On podcasts and social media he speaks of choosing "my homeland and my roots". He denounces those who oppose the Russian offensive and takes biting, sarcastic aim at Russians who fled the country in protest or to avoid being drafted to fight.
Before the war, he travelled extensively to Europe and the West, like most of Russia's cultural elite.
Now he slams their "anti-Russian" agenda and excessive liberalism -- echoing Kremlin talking points -- to his 400,000 followers on Telegram and Russian social media site VK.
He also hosts a weekly show on state-run radio station Sputnik.
"We are number one because we have a soul and not just money, and our guys at the front prove it every day," he said in a recent show.
"Russia always wins. We are Russians, and borscht is with us!", he says frequently -- a reference to the traditional bright red beetroot soup, claimed by both Ukraine and Russia as their national dish.
- The silent opponent -
Varvara went to an anti-war protest in Moscow the day Russia invaded and then lost her job after signing a petition against the Russian invasion.
"I warned loved ones that I might be arrested, leaving a spare set of keys and hoping my cat wouldn't starve in my absence," she told AFP.
Varvara, who asked for her name to be changed, managed to avoid being caught in a massive crackdown on street protestors.

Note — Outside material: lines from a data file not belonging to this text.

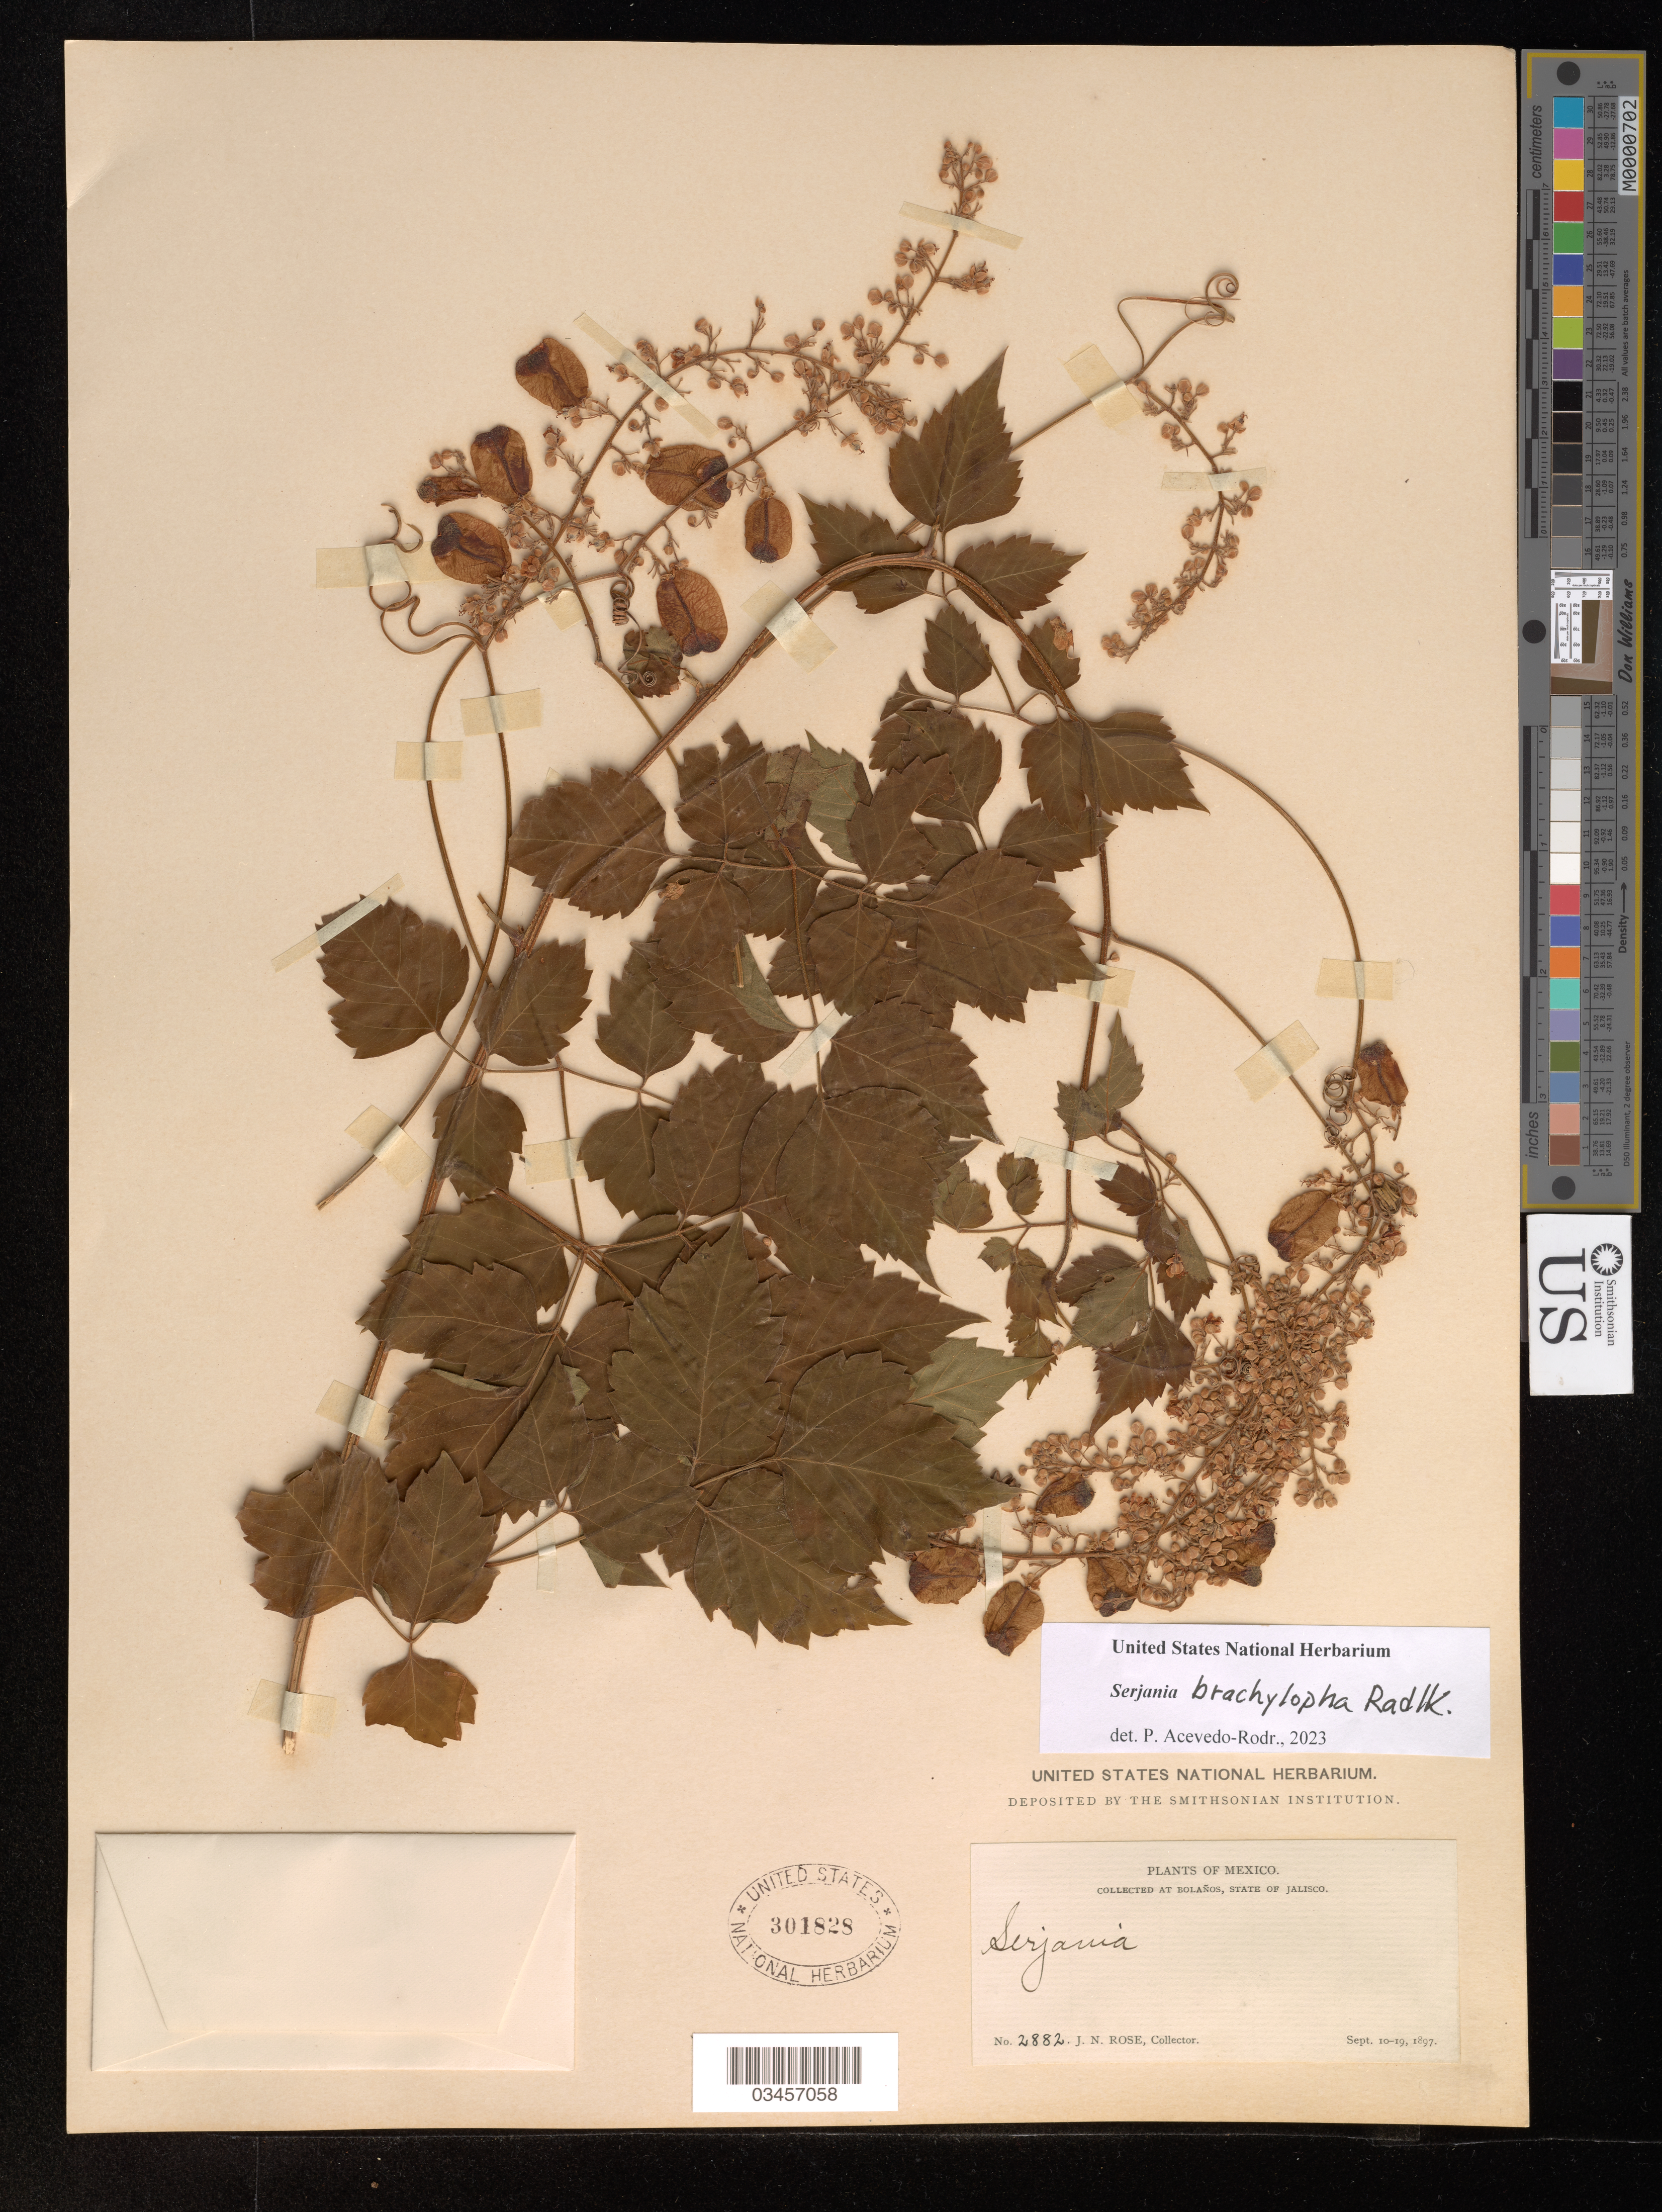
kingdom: Plantae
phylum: Tracheophyta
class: Magnoliopsida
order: Sapindales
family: Sapindaceae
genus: Serjania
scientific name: Serjania brachylopha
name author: Radlk.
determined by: Acevedo-Rodriguez, P., (US), Smithsonian Institution - National Museum of Natural History (UNITED STATES)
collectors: J. N. Rose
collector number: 2882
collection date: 1897-09-10/1897-09-19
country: Mexico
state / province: Jalisco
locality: Bolaños.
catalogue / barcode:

As Russia passed sweeping military censorship laws in the days that followed, waves of her friends left the country.
"I did have the thought that I probably needed to leave," she told AFP in Moscow recently. "But at the same time I didn't understand how, where, and on what money I would live."
The knock at the door from masked police that she was half-expecting never came and she got a new job with a non-profit organisation.
It took her two years to be able to feel happiness in her daily life without guilt over the war being waged by her country, she said.
Married to a man with a child from a previous relationship, she has stopped speaking out.
"I feel responsible. And I know I want children. I can no longer afford to take this kind of optional risk," she said.
Most anti-war Russians still in the country see staying silent as the only way to avoid being thrown in jail.
Still, the conflict dominates Varvara's life -- including her relationship with her father.
He works in the security services, fought in Ukraine, and regularly offers financial help.
"He's my father, I love him. But for me, it's impossible to accept this money," she told AFP.
As for the future of Russia? She is pessimistic.
"I don't believe it's possible to change the regime in the current situation. Any resistance from below will be crushed. I just hope we, simply physically, live through this."